Double error correcting code system

Info

Publication number: 20030061558
Type: Application
Filed: Sep 25, 2001
Publication Date: Mar 27, 2003
Inventors: Richard E. Fackenthal (Folsom, CA), Boubekeur Benhamida (Folsom, CA)
Application Number: 09962828

Abstract

A data unit may be organized in error correcting rows and columns. Different error correcting algorithms may be utilized on the rows and columns. As a result, once a double error is identified in a given row, the location of each of the errors along the row may be determined using the column-wise error correcting algorithm. As a result, a single double error may be located and corrected after any other single errors have been corrected. In some embodiments, this may greatly increase the rate of successful error correction.

Description

Description

BACKGROUND

[0001] This invention relates generally to processor-based systems and memories for processor-based systems, and particularly to systems for correcting data stored on those systems.
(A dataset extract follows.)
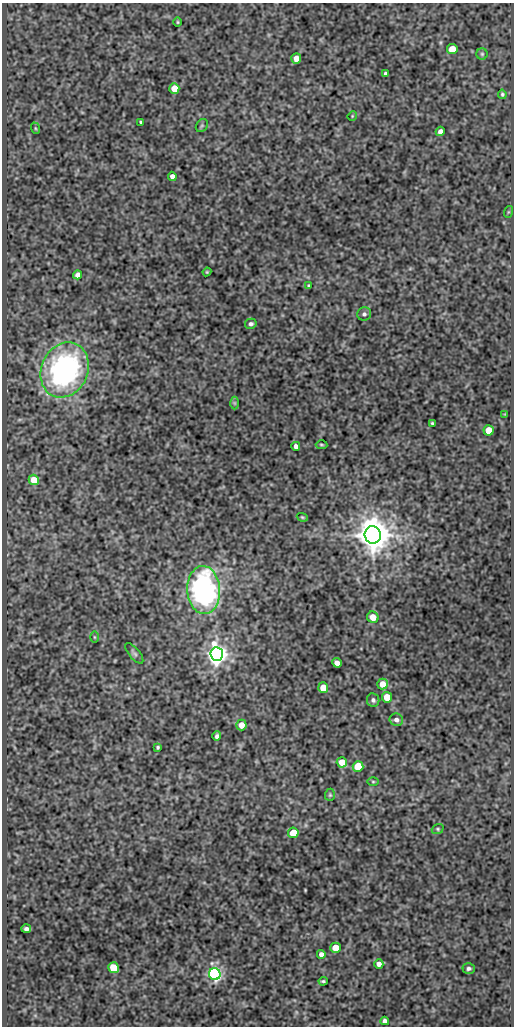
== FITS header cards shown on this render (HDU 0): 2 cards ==
NAXIS1  =                  512
NAXIS2  =                 1024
[0002] In electronic systems, data may be stored in memories. In some cases, in the course of storage or transport, the data may become corrupted. Thus, it is desirable to determine whether the data is corrupted, and even more desirable to correct the corrupted data, if possible. Error correcting codes have been developed that may accompany the stored data. Once the data is retrieved, a determination may be made about whether or not the retrieved data is correct. This determination is based on the accompanying error correcting codes. In some cases, if the stored information is incorrect, it may be corrected.

[0003] For example, one conventional error correcting code is known as the Hamming code. Standard Hamming codes are capable of correcting only a single error, and at most, detecting a double error. If a double error is detected, all that is known is that the data is corrupted, but nothing can conventionally be done to correct the errors without re-sending the data. As a result, the data must be re-sent, delaying the operation of the system and taxing its resources.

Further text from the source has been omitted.